高雪儿瞧她瘦瘦小小的,模样十分惹人喜爱,本想开心地回应,却不小心瞟到司徒靖宇的目光几乎没有离开过阿蛮身上,心中不禁升起一股无名火来,说出口的话也变得冷冰冰的:“你就是李三娘的外甥女了是吧,巧儿在后门等你多时了,你赶快过去吧。”
说着叫来其中一个看门小厮,让他将阿蛮和马车绕过高府边的小巷,带到后门去。
司徒靖宇道:“这多麻烦,你们将马车赶到后门去,我带着阿蛮直接到后院去找三娘就好了。”
看到司徒靖宇如此关心阿蛮,高雪儿更加生气,冷笑道:“她只不过是一个奶娘的女儿,虽然我们高府不是什么显贵人家,但也不至于让一个下贱的丫头大摇大摆地从正门走进去呀。”
此话一出,其余几人无不感到尴尬的,但高雪儿的话确实没错。
欧阳夏青打破了沉默:“高小姐这就太过自谦了,高府怎么不是显贵人家了,我们这些下流之人的确不该坏了规矩的。二公子,阿蛮是我的救命恩人,刚好我将阿蛮送到后门去,见了她姨妈之后就先回府,待酉时过了,再来接您回去。”
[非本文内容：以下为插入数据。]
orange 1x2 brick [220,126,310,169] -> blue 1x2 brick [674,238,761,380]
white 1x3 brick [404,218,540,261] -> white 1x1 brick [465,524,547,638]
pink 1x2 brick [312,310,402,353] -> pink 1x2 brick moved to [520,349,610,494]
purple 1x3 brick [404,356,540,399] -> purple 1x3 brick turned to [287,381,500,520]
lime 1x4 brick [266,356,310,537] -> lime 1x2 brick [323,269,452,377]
夏青从小到大都是杨济的小跟班,他的父亲欧阳毅虽然只是一个小小的振威校尉,却是跟着杨显十几年的得力干将,只因脾气火爆得罪不少人,才在六品官职上一待就是小半辈子。杨济视夏青为出生入死的兄弟,平日里到高府来做客,杨济有什么待遇,夏青也几乎是什么待遇。如今为了阿蛮竟说起自己的身份来,让高雪儿更是把阿蛮当成了狐媚蹄子。
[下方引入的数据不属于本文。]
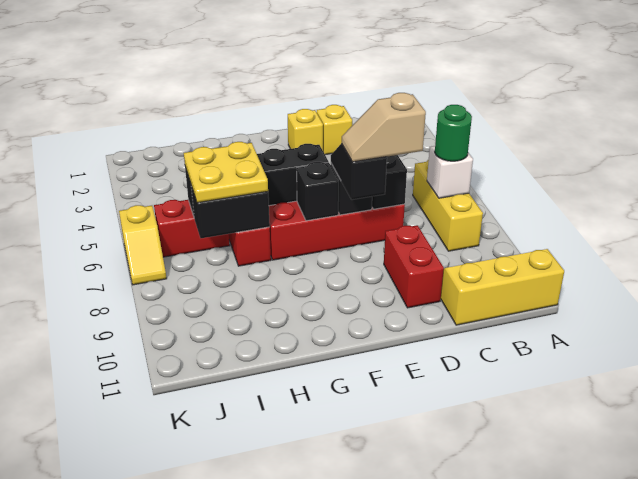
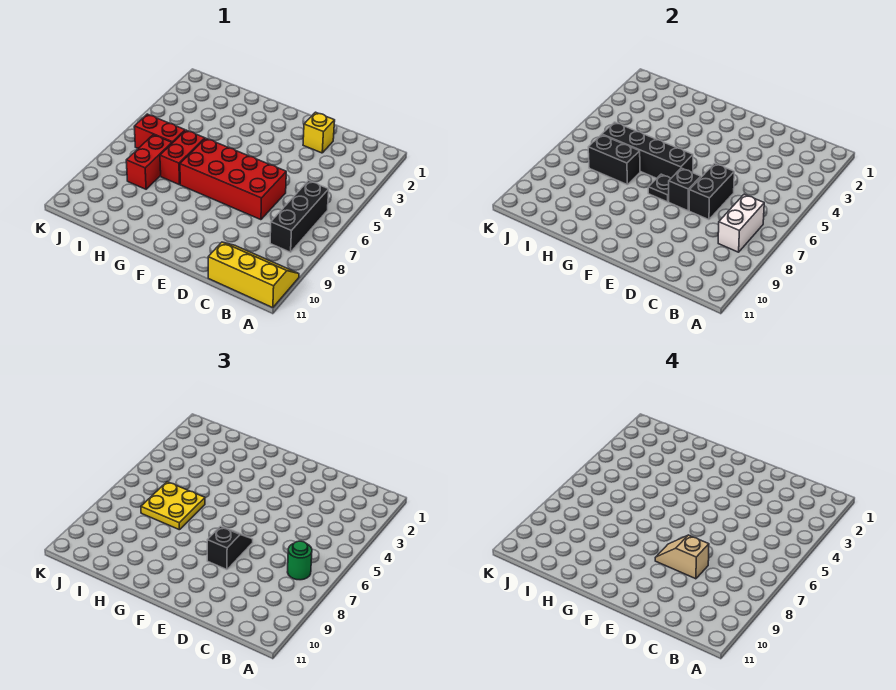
yellow 1x3 brick [413,160,483,251] -> black 1x3 brick [270,181,329,252]
white 1x1 brick [427,146,473,198] -> white 1x2 brick [718,194,764,252]
red 1x2 brick [384,225,444,308] -> red 1x2 brick moved to [126,135,172,189]
yellow 1x1 brick [288,109,323,150] -> none
black 1x1 brick [297,162,339,221] -> black 1x1 plate [648,174,671,202]
yellow 1x2 slope [119,205,167,285] -> none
高雪儿酸溜溜地说道:“夏青你这是什么意思?我什么时候说过你是下流身份的人了?你们好不容易回来,这倒好,为了一个不知道从哪里冒出来的野丫头忘了我们多年的交情!”
“好了!”杨济皱起眉头,满是歉意地看着阿蛮,说道:“让看门的小哥儿把阿蛮带到后院去吧。夏青,平日里你在郑国公府得意惯了,就忘了到外面该有外面的礼数了,还不快点给雪儿陪个不是!”
又对高雪儿道:“因为阿蛮救了夏青,所以这两天她在我家是座上客,我们便忘了原本的规矩。我在这里替夏青和阿蛮给你赔不是了,看在我的面子上,雪儿妹妹你消消气,你看行不?”
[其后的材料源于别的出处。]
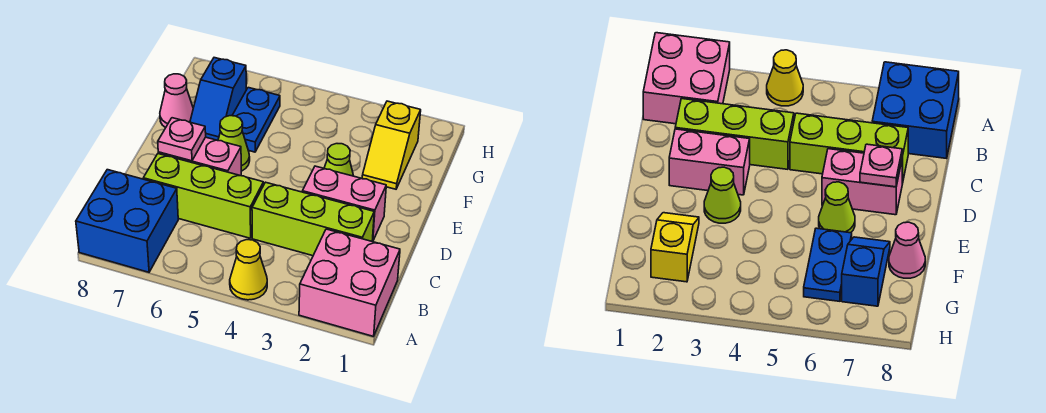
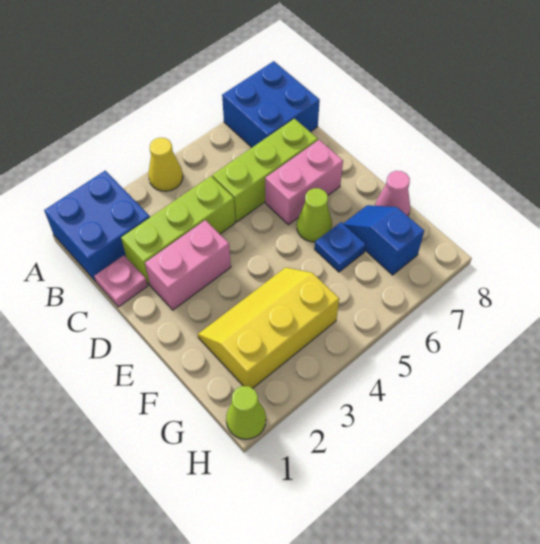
pink 2x2 brick [299,229,400,336] -> blue 2x2 brick [44,171,150,282]
pink 1x1 plate [158,118,206,161] -> pink 1x1 plate moved to [95,255,148,307]
lime 1x1 cone [324,144,353,176] -> lime 1x1 cone moved to [226,386,266,439]
yellow 1x2 slope [362,101,421,189] -> yellow 2x3 slope [198,267,339,389]
blue 1x2 plate [232,88,280,152] -> blue 1x1 plate [315,222,366,272]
虽然高雪儿不满眼前三个男人都为了阿蛮说话,但她知道杨济的身份,连父亲都不敢给他甩脸色,更何况是自己呢?杨济都已经开口了,也是给双方一个台阶下,听着这个语气自己还稍微占了些理儿,如果不顺着台阶下来,就让所有人都难堪了。她于是说道:“还是杨济哥哥懂得道理,我让阿蛮姑娘从后门进,也是因为巧儿已经在那里等她了,她不是想快点见到李三娘么?”
阿蛮向来懂得看人眼色,立刻答道:“高小姐说得很是在理,劳烦小哥儿送阿蛮到后门去,阿蛮迫不及待想见到姨妈呢。这段时间多谢二公子和欧阳公子的照顾,日后如有机会,阿蛮必定报答。”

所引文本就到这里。